Last weekend my students took their third practice ACT. This is an exciting time because they have finally had a few good weeks of ACT strategy and they are eager to see if their scores have improved. This is also an important time for me to figure out which students are understanding the material and which students need some extra attention. While most of my students seemed confident that they had at least improved a little on each section, they left the test with defeated looks on their faces after finishing the last section, the essay. After reading the prompt, it's not hard to see why my students felt this way.
The prompt goes:
"Most people enjoy having a yard so that they can design both the exterior and the interior of their homes. Some people prefer landscaping that is polished and controlled, with lush green lawns, carefully trimmed shrubs or bushes, and flowers that are replaced each season so that they remain fresh and colorful. Proponents of this type of landscaping believe that the visual design of a yard is the most important factor and that neighborhoods should have standard guidelines so that the area looks uniform and consistent. Opponents of polished landscaping believe that yards require a variety of treatments, based on factors such as the climate conditions of the region, and advocate for choices that incorporate water conservation, native species, and edible plants. In your opinion, should people follow standard landscaping guidelines that focus on a yard's visual design, or should they vary their landscaping design out of consideration for other factors like climate or conservation?"
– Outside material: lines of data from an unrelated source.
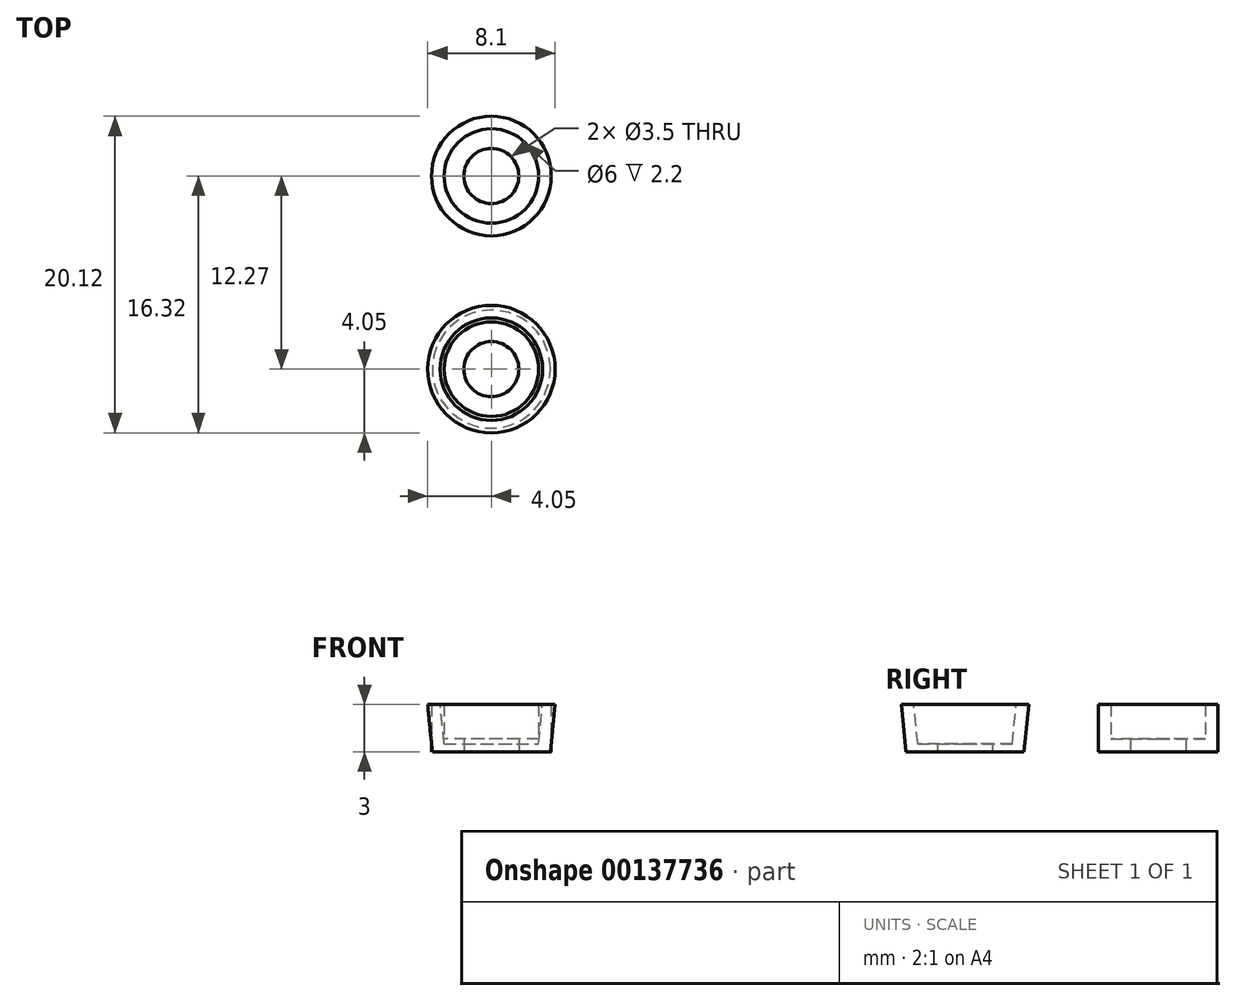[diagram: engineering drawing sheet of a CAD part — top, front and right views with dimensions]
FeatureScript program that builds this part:
annotation { "Feature Type Name" : "Feature", "Feature Type Description" : "" }
export const myFeature = defineFeature(function(context is Context, id is Id, definition is map)
    precondition{}
    {
        {
            var Q0;
            Q0=qCreatedBy(makeId("Top.planeOp"),FACE);
            var sketch = newSketch(context, id + "F0", { "sketchPlane" : qUnion([Q0])});
            skCircle(sketch, "E0", {"center": v(0, 0) * mm, "radius": 3.8 * mm});
            skCircle(sketch, "E1", {"center": v(0, 0) * mm, "radius": 1.75 * mm});
            skSolve(sketch);
        }
        {
            var Q0;
            Q0 = qSketchRegion(id + "F0", true);
            extrude(context, id + "F1", {"entities" : qUnion([Q0]), "depth" : 3 * mm});
        }
        {
            var Q0;
            Q0=makeQuery(id+"F1.opExtrude","CAP_FACE",FACE,{"disambiguationData":[OSD([sQuery(id+"F0.wireOp",EDGE,"E0"),sQuery(id+"F0.wireOp",EDGE,"E1")])],"isStart":false});
            var Q1;
            Q1=makeQuery(id+"F1.opExtrude","SWEPT_FACE",FACE,{"disambiguationData":[OSD([sQuery(id+"F0.wireOp",EDGE,"E1")])]});
            var Q2;
            Q2=makeQuery(id+"F1.opExtrude","SWEPT_BODY",BODY,{"disambiguationData":[OSD([sQuery(id+"F0.wireOp",EDGE,"E0"),sQuery(id+"F0.wireOp",EDGE,"E1")])]});
            shell(context, id + "F2", {"entities" : qUnion([Q0, Q1]), "parts" : qUnion([Q2]), "thickness" : .8 * mm});
        }
        {
            var Q0;
            Q0=qCreatedBy(makeId("Right.planeOp"),FACE);
            var sketch = newSketch(context, id + "F3", { "sketchPlane" : qUnion([Q0])});
            skLineSegment(sketch, "E2", {"start": v(-12.27, 0) * mm, "end": v(-14.02, 0) * mm, "construction": true});
            skLineSegment(sketch, "E3", {"start": v(-14.02, 0) * mm, "end": v(-15.22, 0) * mm});
            skLineSegment(sketch, "E4", {"start": v(-15.22, 0) * mm, "end": v(-16.02, 0) * mm});
            skLineSegment(sketch, "E5", {"start": v(-16.02, 0) * mm, "end": v(-16.32, 3) * mm});
            skLineSegment(sketch, "E6", {"start": v(-16.32, 3) * mm, "end": v(-15.52, 3) * mm});
            skLineSegment(sketch, "E7", {"start": v(-15.52, 3) * mm, "end": v(-15.27, 0.5) * mm});
            skLineSegment(sketch, "E8", {"start": v(-15.27, 0.5) * mm, "end": v(-14.02, 0.5) * mm});
            skLineSegment(sketch, "E9", {"start": v(-14.02, 0.5) * mm, "end": v(-14.02, 0) * mm});
            skLineSegment(sketch, "E10", {"start": v(-15.27, 0.5) * mm, "end": v(-16.07, 0.5) * mm, "construction": true});
            skLineSegment(sketch, "E11", {"start": v(-12.27, -1.26) * mm, "end": v(-12.27, 5.69) * mm, "construction": true});
            skSolve(sketch);
        }
        {
            var Q0;
            Q0 = qSketchRegion(id + "F3", true);
            var Q1;
            Q1=sQuery(id+"F3.wireOp",EDGE,"E11");
            revolve(context, id + "F4", {"entities" : qUnion([Q0]), "axis" : qUnion([Q1]), "revolveType" : RevolveType.FULL});
        }
    });
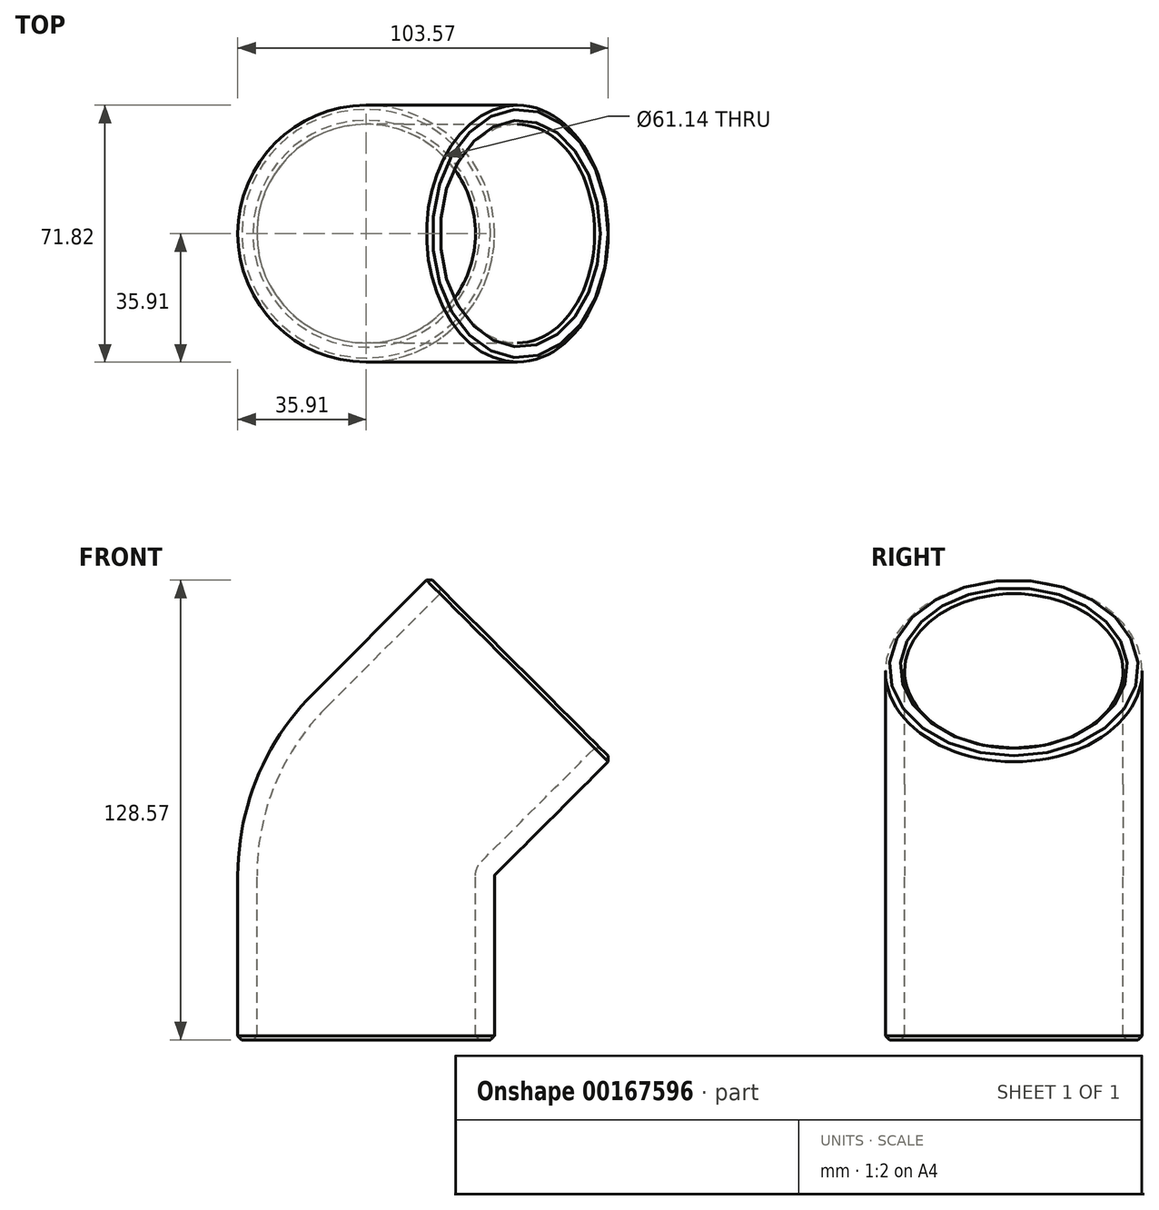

As I see it, there are two main problems with this prompt:
1. We told our students that every prompt they would get on the ACT would have something to do with their lives as students, something they could relate to. We gave examples of debates surrounding school uniforms, year round schools, single sex education, serving fast food in the cafeteria, weighted grades, the list goes on. This prompt has nothing to do with the lives of the majority of high schoolers in this country and I'm pretty sure that most high schoolers would have no opinion on the issue whatsoever (unless you're one of my good friends who worked summers with a landscaping company).
2. This prompt certainly has no relevance or context for most low income or urban students- who may be living in housing without yards or might not have the income to afford landscaping. This is the issue I will be focussing on for the remainder of this post.
Most of my students qualify for free or reduced lunch and if they don't, they definitely make well under the average income for the state. The neighborhoods surrounding the school where I work have small yards, but, as far as I can tell, no neighborhood association regulating landscaping or anything else. When I think of neighborhood associations, I think of wealthy neighborhoods where the residents can afford to pay dues to have a council that puts on BBQs and gives gifts to the mailmen. That is certainly not the kind of neighborhood my students come from. For those who don't live in single family homes, they live in apartments or town homes without yards. Thus, this prompt brings up a concept that almost none of my students have any experience with.
In fact, quite a few of my students did not know what landscaping was- and this was true among my coworkers as well. In their essays we had students argue for having landscapes instead of yards or having a back yard, or what to put in your yard (think swimming pool and playground). It was clear that besides not having any personal experience with landscaping in their own yards, they had never even encountered the term.
To me this begged the question: 'is this a classist prompt??' And honestly, I believe the answer is yes. The definition of 'classist' is "biased based on social or economic class." For a writing prompt to be classist it would have to give an unfair advantage to those of a certain social or economic class. I believe this prompt does just that. If I had this prompt when I was taking the ACT (or SAT in my case), I would have had absolutely no trouble answering the prompt. Why? Because most if not all of the neighborhoods I lived in growing up had guidelines for landscaping. More than that, I'm pretty sure that for at least the last 13 years my family has had a LANDSCAPER. I grew up seeing drawings for new gardens in our yard, hearing about the installation of underground sprinklers, and watching my parents ask permission from neighborhood councils to put fences in my yard (and wouldn't you know they even cared about what material the fences were made out of). I grew up surrounded by this information because my parents had the expendable income to pay for everything that comes with landscaping and because we belonged in a social class that expected it of us.
Most of my students do not have the same exposure to landscaping as I did, giving them an unfair disadvantage when approaching this prompt. In the words of one of my co-workers: "they might as well have asked if hired help should be full time or part time or if neighborhoods should be gated or not!"- this prompt was clearly aimed towards a set of students with a certain life style, one which, from my knowledge, most urban low income students do not share.
It's incredibly frustrating to think that a standardized test, one which is supposed to put students on an even level regardless of their high school, background, religion, race, etc. can so blatantly give an advantage to some students over others. What's worse is that it is really difficult to help our students overcome this type of disadvantage. We can teach our students how to write a well structured essay, but we cannot give them life experiences they've never had- and when a whole prompt is based on such an experience, having it can make or break one's score.